Each line is one run's cost summary:

{"run_id":"2026-04-03-der-huster","cost_usd":1.45,"tokens_input":95000,"tokens_output":33000,"models":{"haiku":2,"sonnet":3},"domain":"writing"}
{"run_id":"2026-04-03-auth-refactor","cost_usd":2.10,"tokens_input":120000,"tokens_output":45000,"models":{"haiku":3,"sonnet":2},"domain":"code"}

Daily budget enforcement reads this file to check daily_usd limits before starting new runs.

Cost Report Command

# Show today's costs
./lib/archeflow-costs.sh today

# Show costs for a date range
./lib/archeflow-costs.sh 2026-04-01 2026-04-03

# Show costs for a specific run
./lib/archeflow-costs.sh run 2026-04-03-der-huster

Integration with Other Skills

  • orchestration: Calls pre-agent and post-agent budget checks.

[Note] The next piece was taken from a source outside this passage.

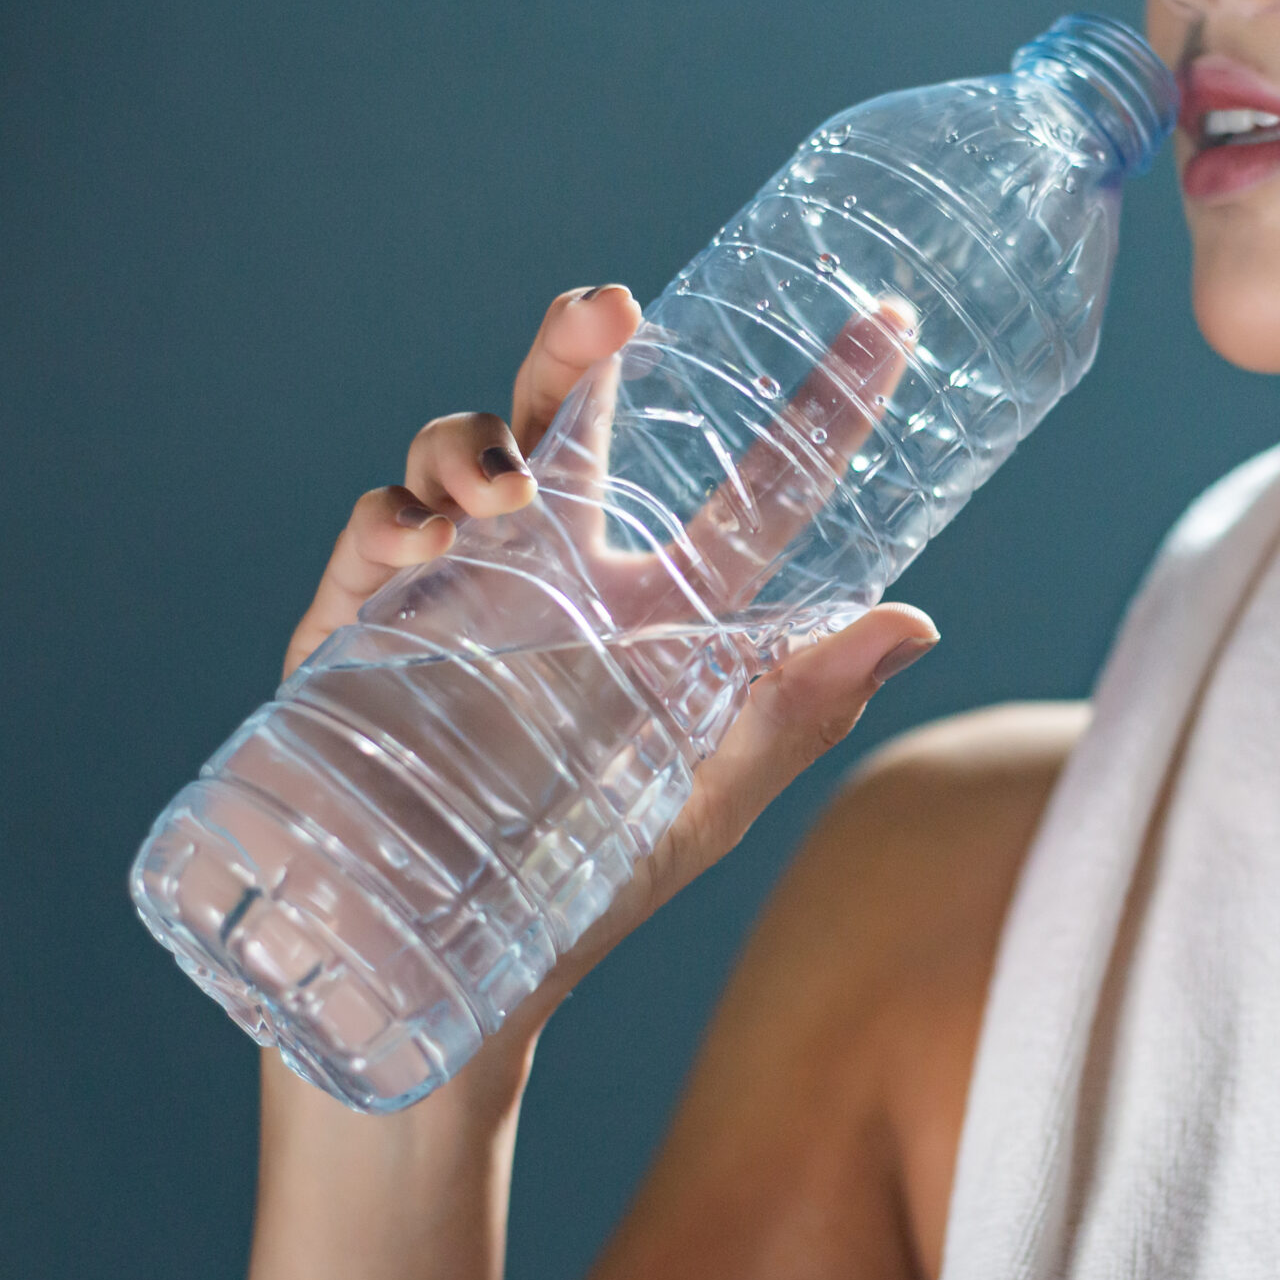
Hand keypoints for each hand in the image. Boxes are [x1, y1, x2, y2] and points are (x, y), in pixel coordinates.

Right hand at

Includes cost summary in orchestration report.
  • process-log: Cost data is embedded in agent.complete and run.complete events. No separate cost events needed.
  • domains: Reads model_overrides from the active domain to determine effective model per agent.
  • autonomous-mode: Enforces budget strictly (no prompts — just stop on budget exceeded). Uses daily budget to limit overnight spend.
  • workflow-design: Custom workflows can specify per-phase model assignments that override domain defaults.

Design Principles

  1. Track always, enforce optionally. Cost data is in every event regardless of whether a budget is set. Budget enforcement is opt-in.
  2. Estimate before spend. Always estimate before spawning an agent. Surprises are worse than slightly inaccurate estimates.
  3. Cheapest model that works. Default to haiku. Upgrade to sonnet only when the task demonstrably needs it. Opus is user-opt-in only.
  4. Transparent. Every cost shows up in the orchestration report. No hidden token spend.
  5. Learn from history. After enough runs, replace estimates with actual averages from metrics.jsonl.